Call me old school but all this electric, hybrid and alt fuels business gives me a headache. If you want to go green and sacrifice your driving please (or just plain don’t care) be my guest but the chances are you aren’t reading my blog anyway. Those who wish to go green are welcome and I support any alt-fuel that will leave the high octane fun to people who actually want it. Hell, I pay $15/gallon for race gas so obviously I’m not concerned with the cost. But I’m concerned that the public and the media focus way too much on “going green” and this has falsely pressured automakers into believing that is the way to go.
Sure my car runs on nothing less than 94 octane but those numbers are achieved on corn juice, so does that make me green? Ya, I guess a bit but I also am responsible enough to run a clean tune, a high-flow cat and drive fairly normally (most of the time). But it seems that anything fun on four wheels is always under constant threat of being cut or eliminated from the lineup. While individual models being phased out might not seem significant, every time a hot platform dies, part of the game we live for dies with it.
Case in point, Mitsubishi talking about the future of the Evo X. The rumors first claimed that the Evo franchise was dead but they have since back-pedaled. They now claim they are examining its future based on market demands. Well, if the tree-huggers and mass media have their way, that will surely spell the end of the Evo. Yet another chapter in exhilarating Japanese cars either disappearing or completely being castrated like the Eclipse.
The first wave of Japanese supercars almost disappeared for good but it is widely believed their popularity in the virtual world brought them back. Back in the late eighties and early nineties, many explosive new platforms stormed the market, the Z32 300ZX, the FD RX-7, the S13 240SX, the MkIV Supra, the Eclipse/ Talon, the 3000GT (Stealth) and of course the legendary NSX. Sadly, by the end of the decade they were all but gone. Sure the NSX survived but it sold so poorly and received nearly zero revisions, it might as well have disappeared. The fate of first round was certainly a technical knock-out that kept Japan face-down on the mat for several years.
While the first wave might have been fizzled out for lack of brand awareness and resulting sales, the second wave heated up with the introduction of the WRX and the Evo and 350Z with strong response. We’ve enjoyed some great revisions to these cars over the decade and the return of the GT-R, well introduction of sorts.
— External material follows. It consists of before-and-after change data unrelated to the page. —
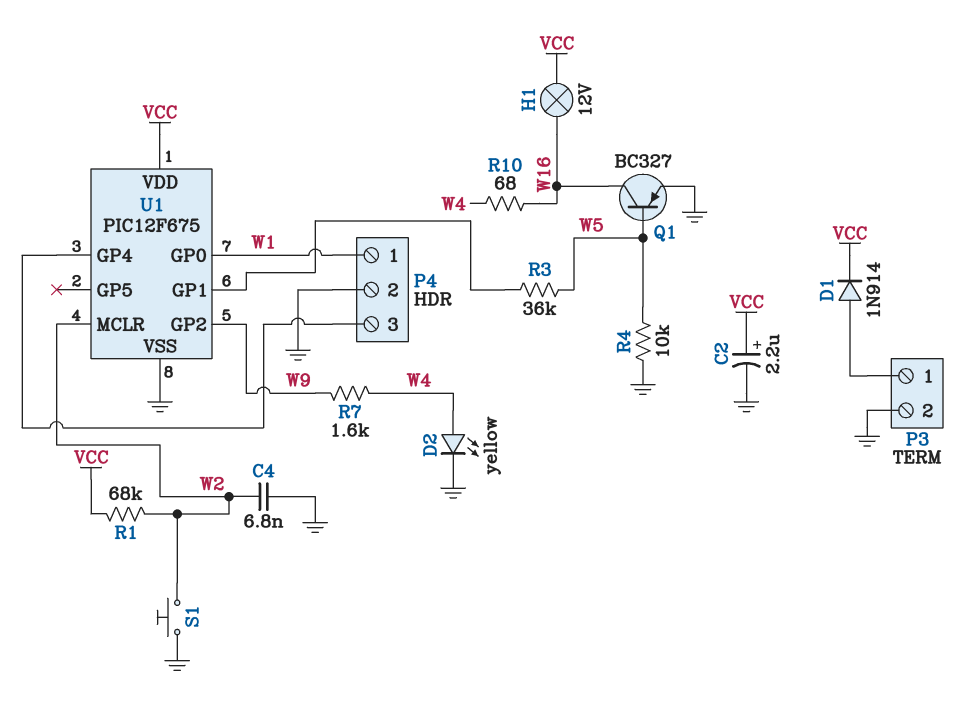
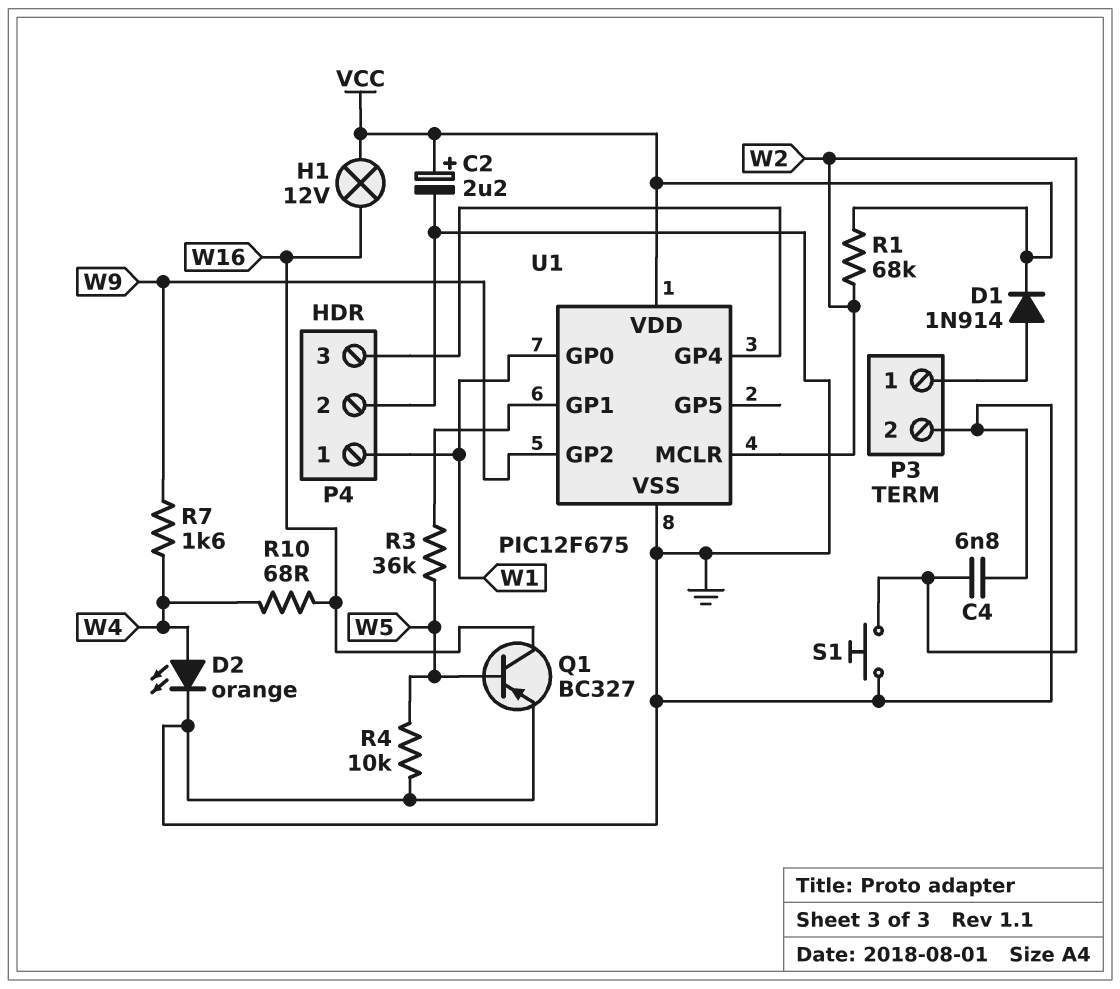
D2: LED yellow (A W4, K GND) -> LED orange (A W4, K GND)

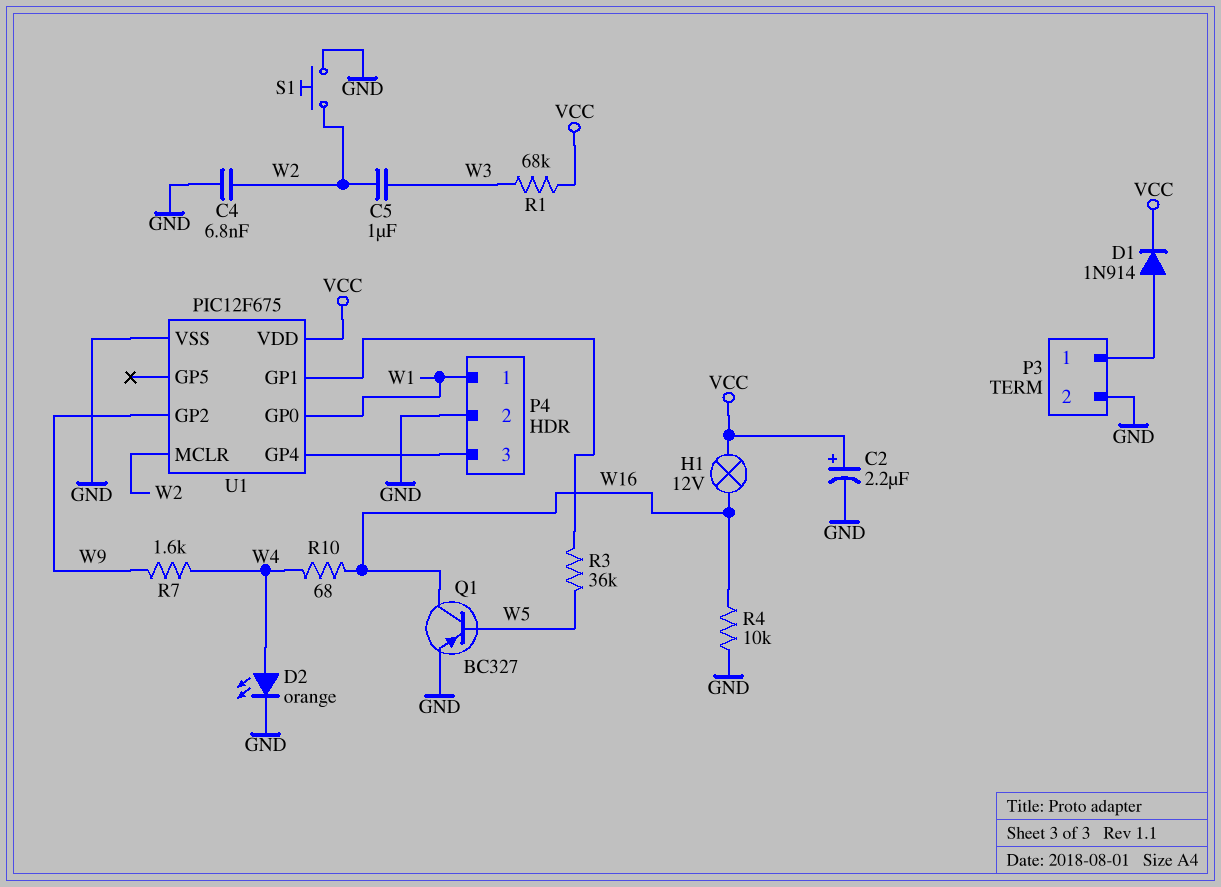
C5: none -> 1uF (W2, W3)
R1: 68k (VCC, W2) -> 68k (VCC, W3)
R4: 10k (GND, W5) -> 10k (GND, W16)

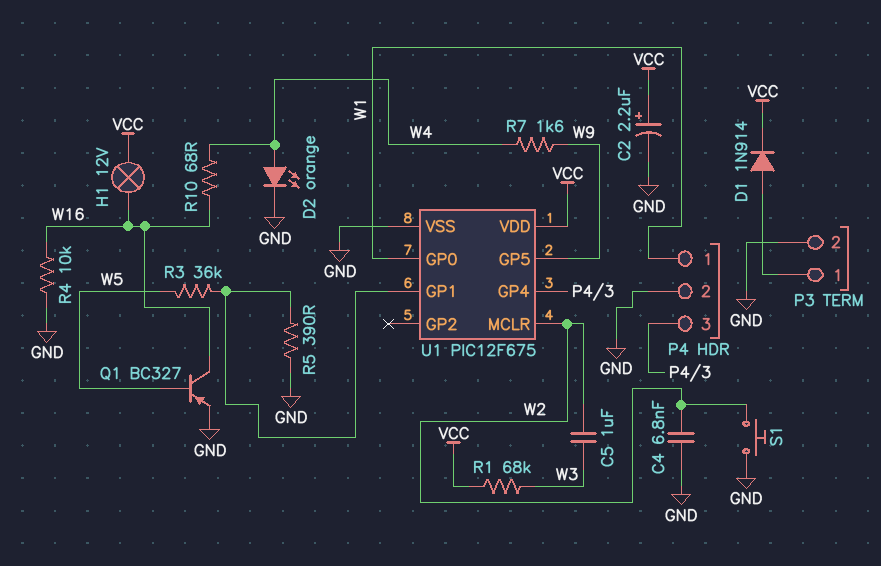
R5: none -> 390 (GND, U1/GP1)
U1 pin GP2: W9 -> none
U1 pin GP5: none -> W9

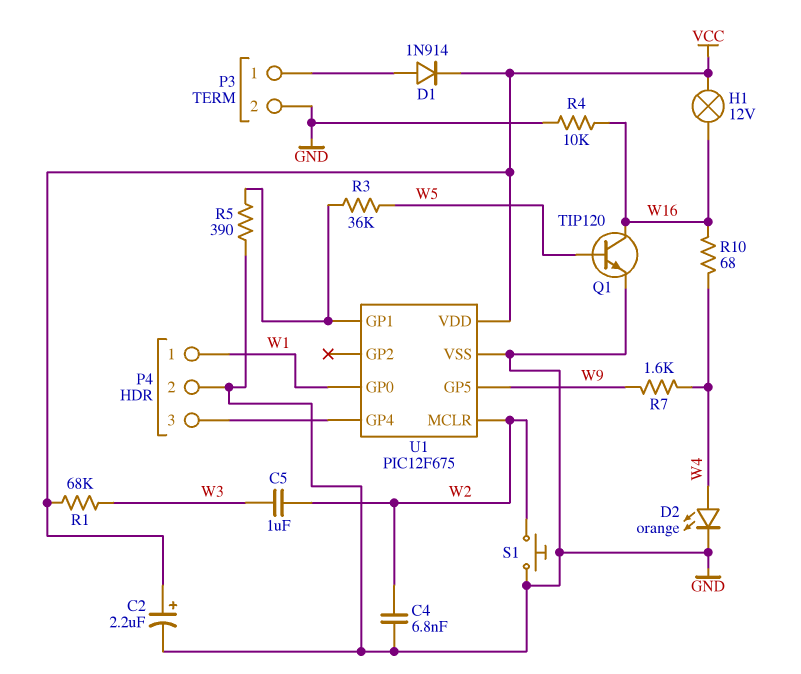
Q1: PNP BC327 (B W5, C W16, E GND) -> NPN TIP120 (B W5, C W16, E GND)

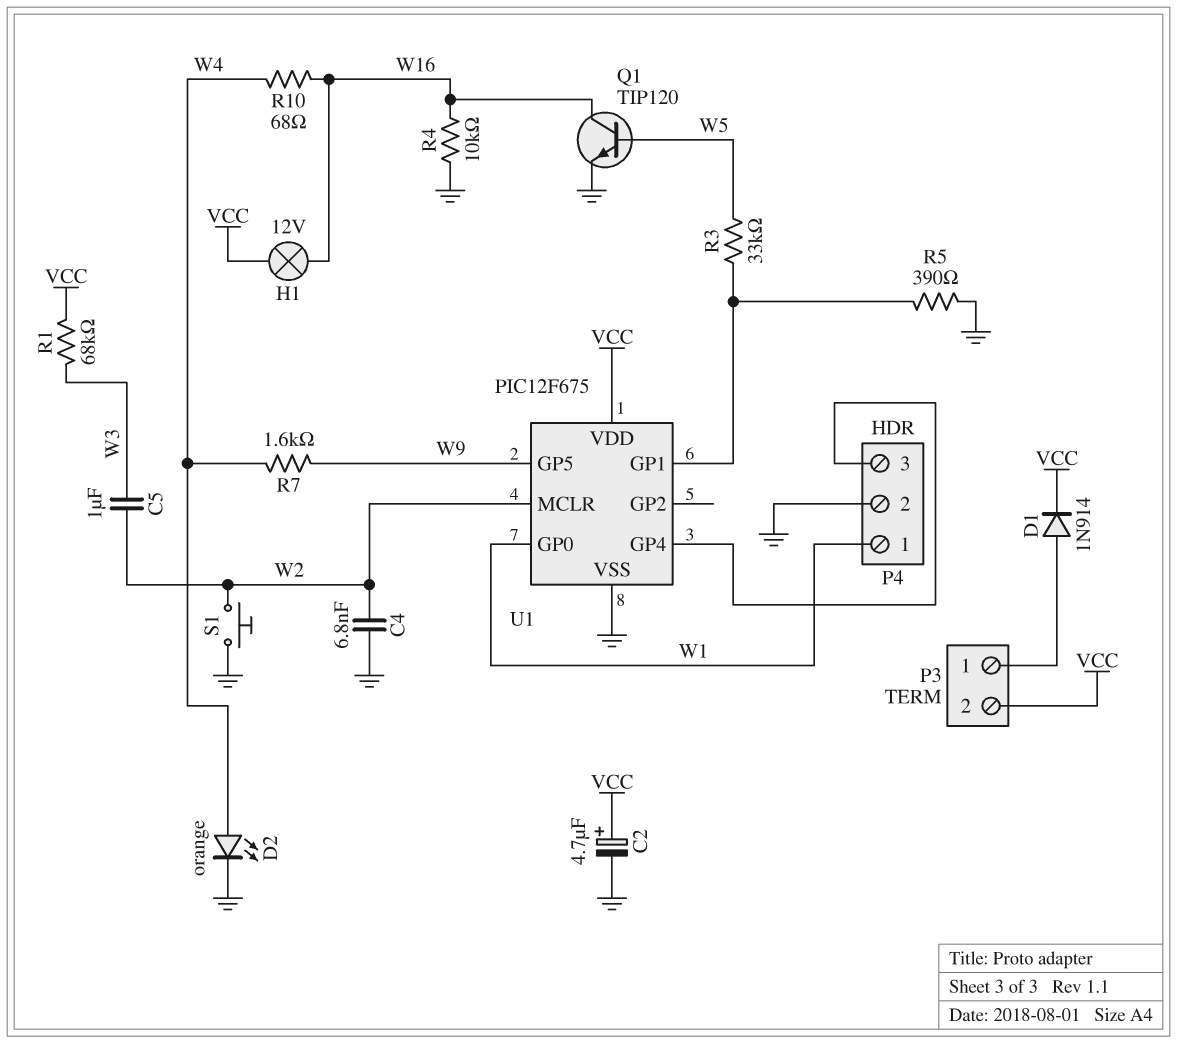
C2: 2.2uF (plus VCC, minus GND) -> 4.7uF (plus VCC, minus GND)
P3 pin 2: GND -> VCC
R3: 36k (U1/GP1, W5) -> 33k (U1/GP1, W5)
Although it was a slow start, the 2000’s were exciting times for great sports cars, sport sedans and horsepower wars from manufacturers around the world. But what is going on now? Are things being upset again for concerns over middle-eat conflicts, CO2 emissions and soaring gas prices?
Yep, the automotive world is unsettled again and were in for dramatic changes over the next five years. It’s no mystery that Honda’s CR-Z has created a class of Sport Hybrids and that Acura no longer offers sports cars for a reason. Now with the Evo news, it wouldn’t be surprising if it was cut from the lineup or completely reinvented with a green-twist. After all, green cars are becoming fashionable thanks to SoCal, where rockin’ a Prius is socially acceptable and actually gets ladies.
I fully understand the dilemma the planet is in and I’ll participate in the push to go green only to a point. But the same people that are moaning about inefficient cars had better clean up their own backyard. What do I mean by that? Yeah sure you got your Hybrid but tell me about how you have reduced your consumption of junk made overseas, eliminated plastics, have an energy efficient home with geothermal and solar power, oh they better be wearing all natural fibers too. None of that stuff consumes oil and increases your carbon footprint because it doesn’t go vroom, vroom, right?